**TEXT SECTION**

******

In the Animal class, I would declare the searchForFood() method as abstract; I would not supply a definition for the logic to place in the method. This would force all concrete subclasses - e.g. the Rabbit and Wolf classes - to declare the method _and_ define the logic for it. Any subclass of Animal that does not provide a definition for how to do searchForFood would be "abstract". In order to be "concrete" it would have to provide a definition for it.
Another word for abstraction is generalization. Superclasses are usually more general than subclasses. Subclasses are usually specializations of their superclasses.
Another example that is less interesting but often used is that of shapes. Say you want to have a system that draws two types of shapes: Circle and Square.
Your application can have a Shape class. A shape must know its position. Lets say we declare a coordinate field in our Shape called "position". We define the position field with the value of the upper left corner of its shape. There must also be a size - more about that in a moment. The Shape class is abstract. It will declare one abstract method: draw().
Next, you have to write two subclasses of Shape, Square and Circle. Both of them are concrete, not abstract. Square accepts a size which it will use as the length of each of its 4 sides. Circle accepts a size which it will use as its diameter. They will accept this size value in their constructor, as well as the shape. Thus, each shape object will get its size and position defined when it is constructed.
Each Shape subclass will declare and define a draw() method.
For Square, this might look like:
drawRect(position.x, position.y, position.x+size, position.y+size);
For Circle, this might look like:
drawOval(position.x, position.y, position.x+size, position.y+size);
The classes are very similar. The definition of each draw method is very similar but each one is different in some specific way. Here, unlike the rabbit and wolf example, that similarity is very obvious. The difference too is very obvious. One calls drawRect, the other calls drawOval. Other than that, they are identical - they even pass the same arguments.
So, those are 2 sets of examples. The first example lets you define an abstract Animal class; the second one, an abstract Shape class.

******

**EXTRACTED MATERIAL**
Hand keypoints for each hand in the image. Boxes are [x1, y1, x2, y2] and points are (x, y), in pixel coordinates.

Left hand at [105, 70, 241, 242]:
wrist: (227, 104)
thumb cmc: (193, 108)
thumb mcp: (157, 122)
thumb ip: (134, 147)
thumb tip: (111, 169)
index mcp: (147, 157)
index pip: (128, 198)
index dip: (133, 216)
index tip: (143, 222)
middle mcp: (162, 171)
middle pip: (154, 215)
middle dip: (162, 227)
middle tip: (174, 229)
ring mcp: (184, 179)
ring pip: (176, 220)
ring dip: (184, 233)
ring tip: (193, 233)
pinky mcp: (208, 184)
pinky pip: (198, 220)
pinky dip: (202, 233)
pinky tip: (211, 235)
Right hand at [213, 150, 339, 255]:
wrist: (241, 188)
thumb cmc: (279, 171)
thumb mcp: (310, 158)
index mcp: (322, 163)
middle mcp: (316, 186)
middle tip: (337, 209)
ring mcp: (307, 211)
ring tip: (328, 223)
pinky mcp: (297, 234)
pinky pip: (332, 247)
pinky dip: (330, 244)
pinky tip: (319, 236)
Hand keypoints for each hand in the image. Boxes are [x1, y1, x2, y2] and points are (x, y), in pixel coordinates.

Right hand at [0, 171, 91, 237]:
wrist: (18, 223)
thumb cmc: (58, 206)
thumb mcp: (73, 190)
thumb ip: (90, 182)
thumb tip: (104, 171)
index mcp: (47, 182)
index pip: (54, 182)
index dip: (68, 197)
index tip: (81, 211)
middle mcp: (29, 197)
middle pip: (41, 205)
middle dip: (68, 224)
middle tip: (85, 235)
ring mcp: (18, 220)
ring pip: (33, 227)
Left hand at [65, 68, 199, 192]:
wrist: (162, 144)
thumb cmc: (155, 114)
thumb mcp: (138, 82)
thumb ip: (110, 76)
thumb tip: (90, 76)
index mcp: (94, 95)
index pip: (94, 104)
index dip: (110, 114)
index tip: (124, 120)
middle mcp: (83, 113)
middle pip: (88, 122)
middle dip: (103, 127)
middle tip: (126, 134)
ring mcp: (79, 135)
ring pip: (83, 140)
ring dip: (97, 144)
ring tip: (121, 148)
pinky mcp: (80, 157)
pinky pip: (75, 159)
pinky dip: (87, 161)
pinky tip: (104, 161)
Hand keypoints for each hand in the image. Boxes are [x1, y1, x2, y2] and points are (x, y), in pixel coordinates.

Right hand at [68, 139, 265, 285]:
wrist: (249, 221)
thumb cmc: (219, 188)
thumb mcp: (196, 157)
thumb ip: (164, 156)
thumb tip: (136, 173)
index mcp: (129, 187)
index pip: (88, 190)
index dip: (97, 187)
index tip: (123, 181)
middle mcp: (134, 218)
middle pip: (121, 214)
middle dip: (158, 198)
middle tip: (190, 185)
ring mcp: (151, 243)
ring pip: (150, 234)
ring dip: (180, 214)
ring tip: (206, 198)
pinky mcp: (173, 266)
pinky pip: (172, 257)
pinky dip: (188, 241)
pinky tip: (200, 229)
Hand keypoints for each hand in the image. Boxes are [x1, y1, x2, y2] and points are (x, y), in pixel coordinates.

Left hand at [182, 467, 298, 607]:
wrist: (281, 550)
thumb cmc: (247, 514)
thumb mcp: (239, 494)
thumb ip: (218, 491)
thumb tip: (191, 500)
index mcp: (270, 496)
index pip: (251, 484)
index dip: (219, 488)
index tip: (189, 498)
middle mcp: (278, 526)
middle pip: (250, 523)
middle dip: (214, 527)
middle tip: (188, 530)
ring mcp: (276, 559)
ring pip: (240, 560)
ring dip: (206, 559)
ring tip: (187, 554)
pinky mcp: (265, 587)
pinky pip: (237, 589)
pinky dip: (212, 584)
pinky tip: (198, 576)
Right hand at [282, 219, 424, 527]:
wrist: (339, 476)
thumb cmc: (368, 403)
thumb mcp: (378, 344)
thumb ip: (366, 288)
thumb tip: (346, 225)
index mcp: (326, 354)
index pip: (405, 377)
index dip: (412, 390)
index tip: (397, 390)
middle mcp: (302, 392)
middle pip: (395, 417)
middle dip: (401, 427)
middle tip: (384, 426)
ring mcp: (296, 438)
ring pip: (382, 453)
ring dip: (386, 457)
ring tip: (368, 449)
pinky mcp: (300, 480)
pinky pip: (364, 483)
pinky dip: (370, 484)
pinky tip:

******

**TASK DIRECTIONS**
Please answer from the text on abstract classes: what does the Circle class use its size value as?

**SOLUTION TO THE EXERCISE**
Its diameter.